Health Plan Rules: What Counts As an Emergency?

By Tom Murphy, AP Business Writer

When is an emergency not an emergency? In health care, that can be a costly distinction.

Emergency rooms are designed to live up to their names by treating life-threatening or serious medical problems. But they often handle much more than that, sometimes at great cost to patients.

About 17% of all emergency department visits could take place at less expensive alternatives such as retail clinics and urgent care centers, according to a study published last fall in the journal Health Affairs. Switching those ER visits to the alternatives could save more than $4 billion annually.

Health insurers are keenly aware of this, and they want patients to consider other options. WellPoint Inc., which runs Blue Cross Blue Shield plans in several states, has launched a website to help customers find emergency room alternatives. UnitedHealth Group Inc. offers a free smart phone application that locates urgent care centers.

But choosing an ER alternative isn't a simple decision, especially when a sudden health concern hits. Here are some things to consider:

Why do health insurers want you to avoid the emergency room?

ER visits are not cheap. Insurers may see a bill of $580, depending on the location, for a case of strep throat treated in an emergency room, according to WellPoint. In contrast, an urgent care clinic may charge $90 and a retail health clinic (think Walgreens or CVS) might ask for only $40.

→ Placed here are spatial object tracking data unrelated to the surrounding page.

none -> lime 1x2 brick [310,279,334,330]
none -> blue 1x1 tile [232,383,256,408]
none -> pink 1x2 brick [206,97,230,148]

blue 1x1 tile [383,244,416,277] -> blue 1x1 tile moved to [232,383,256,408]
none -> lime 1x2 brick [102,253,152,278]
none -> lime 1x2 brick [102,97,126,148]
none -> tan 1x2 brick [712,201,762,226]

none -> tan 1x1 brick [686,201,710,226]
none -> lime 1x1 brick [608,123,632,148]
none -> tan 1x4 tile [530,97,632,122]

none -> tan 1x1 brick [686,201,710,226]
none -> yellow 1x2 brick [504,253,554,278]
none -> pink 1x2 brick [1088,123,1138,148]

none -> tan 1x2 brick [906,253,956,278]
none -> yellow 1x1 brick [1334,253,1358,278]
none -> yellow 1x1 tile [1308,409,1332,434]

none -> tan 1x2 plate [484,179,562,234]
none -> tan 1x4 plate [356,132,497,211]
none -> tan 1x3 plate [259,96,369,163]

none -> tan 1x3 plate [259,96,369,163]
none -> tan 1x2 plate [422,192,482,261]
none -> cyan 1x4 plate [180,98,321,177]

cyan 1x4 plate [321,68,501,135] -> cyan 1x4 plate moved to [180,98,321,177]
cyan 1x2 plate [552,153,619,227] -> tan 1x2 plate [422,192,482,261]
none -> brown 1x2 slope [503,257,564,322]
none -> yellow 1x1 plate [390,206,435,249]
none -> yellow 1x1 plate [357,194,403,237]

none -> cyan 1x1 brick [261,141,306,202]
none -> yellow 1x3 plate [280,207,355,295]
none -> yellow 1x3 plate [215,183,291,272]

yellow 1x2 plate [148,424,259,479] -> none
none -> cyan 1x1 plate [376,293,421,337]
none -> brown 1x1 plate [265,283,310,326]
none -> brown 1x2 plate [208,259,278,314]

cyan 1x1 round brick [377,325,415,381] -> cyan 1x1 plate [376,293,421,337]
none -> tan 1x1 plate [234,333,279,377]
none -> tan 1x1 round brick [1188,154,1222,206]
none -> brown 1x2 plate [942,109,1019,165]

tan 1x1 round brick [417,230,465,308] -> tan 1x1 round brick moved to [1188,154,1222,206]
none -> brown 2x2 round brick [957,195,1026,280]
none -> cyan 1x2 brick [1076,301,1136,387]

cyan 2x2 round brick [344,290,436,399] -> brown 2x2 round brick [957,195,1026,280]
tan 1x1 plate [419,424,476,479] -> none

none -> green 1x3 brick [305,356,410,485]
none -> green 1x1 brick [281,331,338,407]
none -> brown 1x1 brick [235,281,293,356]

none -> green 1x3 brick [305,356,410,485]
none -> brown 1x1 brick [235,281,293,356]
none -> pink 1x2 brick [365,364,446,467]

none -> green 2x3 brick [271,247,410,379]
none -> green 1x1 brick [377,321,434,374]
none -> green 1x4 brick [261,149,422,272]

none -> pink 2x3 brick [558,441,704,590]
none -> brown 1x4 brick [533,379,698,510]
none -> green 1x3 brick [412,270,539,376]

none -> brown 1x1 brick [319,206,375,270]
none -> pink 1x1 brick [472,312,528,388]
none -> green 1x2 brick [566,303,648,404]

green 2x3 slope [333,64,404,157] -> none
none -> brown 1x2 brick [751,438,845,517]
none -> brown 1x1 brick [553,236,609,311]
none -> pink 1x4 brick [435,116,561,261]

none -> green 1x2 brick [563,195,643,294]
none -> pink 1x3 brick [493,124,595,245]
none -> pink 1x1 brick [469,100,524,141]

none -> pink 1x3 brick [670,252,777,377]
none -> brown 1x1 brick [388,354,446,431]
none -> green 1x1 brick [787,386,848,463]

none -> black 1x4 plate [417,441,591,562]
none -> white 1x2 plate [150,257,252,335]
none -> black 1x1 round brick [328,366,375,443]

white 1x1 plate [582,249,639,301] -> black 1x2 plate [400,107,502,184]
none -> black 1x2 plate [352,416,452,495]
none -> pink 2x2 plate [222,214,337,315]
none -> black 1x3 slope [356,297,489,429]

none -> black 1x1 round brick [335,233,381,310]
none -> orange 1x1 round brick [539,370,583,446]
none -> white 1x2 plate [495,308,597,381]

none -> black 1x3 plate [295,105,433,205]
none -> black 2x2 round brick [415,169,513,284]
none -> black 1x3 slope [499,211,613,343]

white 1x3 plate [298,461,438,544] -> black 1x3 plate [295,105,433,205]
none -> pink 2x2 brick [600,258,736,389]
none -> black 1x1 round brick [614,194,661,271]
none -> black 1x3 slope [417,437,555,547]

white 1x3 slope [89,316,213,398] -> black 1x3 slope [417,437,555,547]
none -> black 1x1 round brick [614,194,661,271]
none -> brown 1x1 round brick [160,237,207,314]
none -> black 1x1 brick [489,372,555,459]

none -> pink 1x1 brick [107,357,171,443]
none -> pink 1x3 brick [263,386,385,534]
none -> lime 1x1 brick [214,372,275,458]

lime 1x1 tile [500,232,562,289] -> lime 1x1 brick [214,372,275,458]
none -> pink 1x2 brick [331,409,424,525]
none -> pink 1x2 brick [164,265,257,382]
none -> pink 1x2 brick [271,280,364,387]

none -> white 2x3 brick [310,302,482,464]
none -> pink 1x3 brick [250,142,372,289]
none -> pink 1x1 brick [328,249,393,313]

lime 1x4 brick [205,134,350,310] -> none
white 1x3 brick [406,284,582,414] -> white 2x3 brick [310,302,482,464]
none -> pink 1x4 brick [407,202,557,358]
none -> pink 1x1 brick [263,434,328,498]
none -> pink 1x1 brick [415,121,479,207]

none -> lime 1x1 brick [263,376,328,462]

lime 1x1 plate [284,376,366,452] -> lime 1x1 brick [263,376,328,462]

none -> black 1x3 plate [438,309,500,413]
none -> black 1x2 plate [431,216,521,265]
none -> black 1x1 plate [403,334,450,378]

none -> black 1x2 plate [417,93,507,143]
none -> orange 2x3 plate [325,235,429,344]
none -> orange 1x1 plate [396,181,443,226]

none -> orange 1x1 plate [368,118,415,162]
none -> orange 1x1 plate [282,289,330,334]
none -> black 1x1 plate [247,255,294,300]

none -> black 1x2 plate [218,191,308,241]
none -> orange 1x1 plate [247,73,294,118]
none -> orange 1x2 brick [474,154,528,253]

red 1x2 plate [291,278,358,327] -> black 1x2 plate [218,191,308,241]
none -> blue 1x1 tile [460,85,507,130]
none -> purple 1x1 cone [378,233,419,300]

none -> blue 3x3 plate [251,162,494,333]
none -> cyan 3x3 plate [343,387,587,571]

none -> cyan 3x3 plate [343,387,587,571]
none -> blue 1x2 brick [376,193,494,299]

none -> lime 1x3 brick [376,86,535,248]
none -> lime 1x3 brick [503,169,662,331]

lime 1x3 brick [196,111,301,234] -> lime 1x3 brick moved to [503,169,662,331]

Emergency rooms come with many expenses. They have to be open every day, around the clock. They're staffed with doctors, nurses and technicians.

They must be equipped for anything.

Even if a patient visits one with a condition that turns out to be relatively minor, doctors there are obligated to rule out something more serious. That means they have to make sure the flu bug that left you nauseated and vomiting isn't really appendicitis.

"The chance of you getting some tests which are going to increase your costs are pretty high in the emergency room simply because of the way we're set up and the standard to which we're held," said Dr. William T. Durkin Jr., vice president of the American Academy of Emergency Medicine.

Why should this cost difference matter to patients?

Insurers aren't the only ones who will pay more. Patients can face co-payments of $100 or more for using an emergency room. They also may wind up with a big bill if they have a high-deductible plan that makes them pay more than the typical plan out of pocket.

Patients also may run into problems getting coverage for parts of their claim. Hospitals are required to evaluate and stabilize people who come into the emergency room, and most insurance plans will cover this, said Dr. Michael D. Bishop of the American College of Emergency Physicians.

But they may balk at paying for a claim that could have been handled elsewhere even though it seemed like an emergency at first. This might involve a child who arrives at the ER with a high fever and winds up being treated for an ear infection, not meningitis.